Brian Johnson, LHP, Florida: An excellent athlete who also plays first base, Johnson projects best as a back-end starter. His array of pitches includes a low-90s fastball, a solid curveball, a slider and a changeup. Johnson doesn’t have the highest ceiling, but he's a safe pick that may sign for below slot.
Second Round (No. 87 overall)
Branden Kline, RHP, Virginia: Former Red Sox sixth-round pick out of high school in 2009. Projectable righty with a low 90s fastball and inconsistent secondary stuff.
Pat Light, RHP, Monmouth: Tall righty with a low-to-mid-90s fastball throws strikes. Secondary pitches have raw potential. Projects better as a reliever.

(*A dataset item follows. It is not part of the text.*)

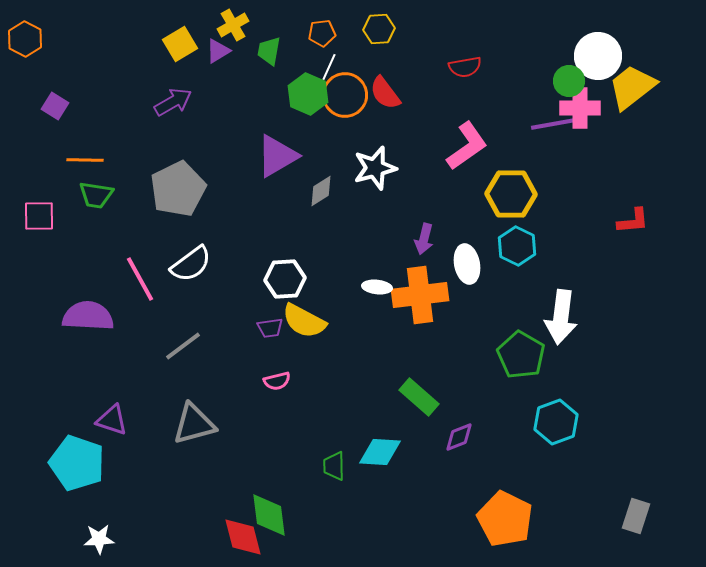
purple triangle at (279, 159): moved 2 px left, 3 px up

Rio Ruiz, 3B, Bishop Amat High School (CA): Advanced defensive player with a strong arm, raw power potential, below-average speed, and average ability to make contact.
Peter O'Brien, C, Miami: Has shown flashes of brilliance on offense, but not consistently. Good arm at catcher but questionable agility. May be better suited to play first base. Fractured his wrist on April 15.
Luke Bard, RHP, Georgia Tech: Another former Red Sox draftee and Daniel’s younger brother. Mid-90s fastball with an inconsistent breaking ball. Currently out with a torn lat muscle.
Third Round (No. 118 overall)
Nick Williams, OF, Ball High School (TX): Lefty bat with impressive, unrefined tools. Has first-round talent, but baseball acumen is questionable. May be best served to honor his commitment to the University of Texas, but the right development staff could have a diamond in the rough.
Matt Olson, 1B, Parkview High School (GA): Two-way player is an excellent hitter for contact and power. Below average defense and speed. Committed to Vanderbilt.
Steven Rodriguez, LHP, Florida: Low-90s fastball with a decent slider. Projects as a lefty bullpen arm at the major league level.
Cody Poteet, RHP, Christian High School (CA): Unrefined pitcher with a 92-94 mph fastball, plus curveball, and a reliable slider. Committed to UCLA.
Chase DeJong, RHP, Wilson High School (CA): Low-90s fastball with a plus curveball, average changeup, and an unconventional delivery. Committed to USC.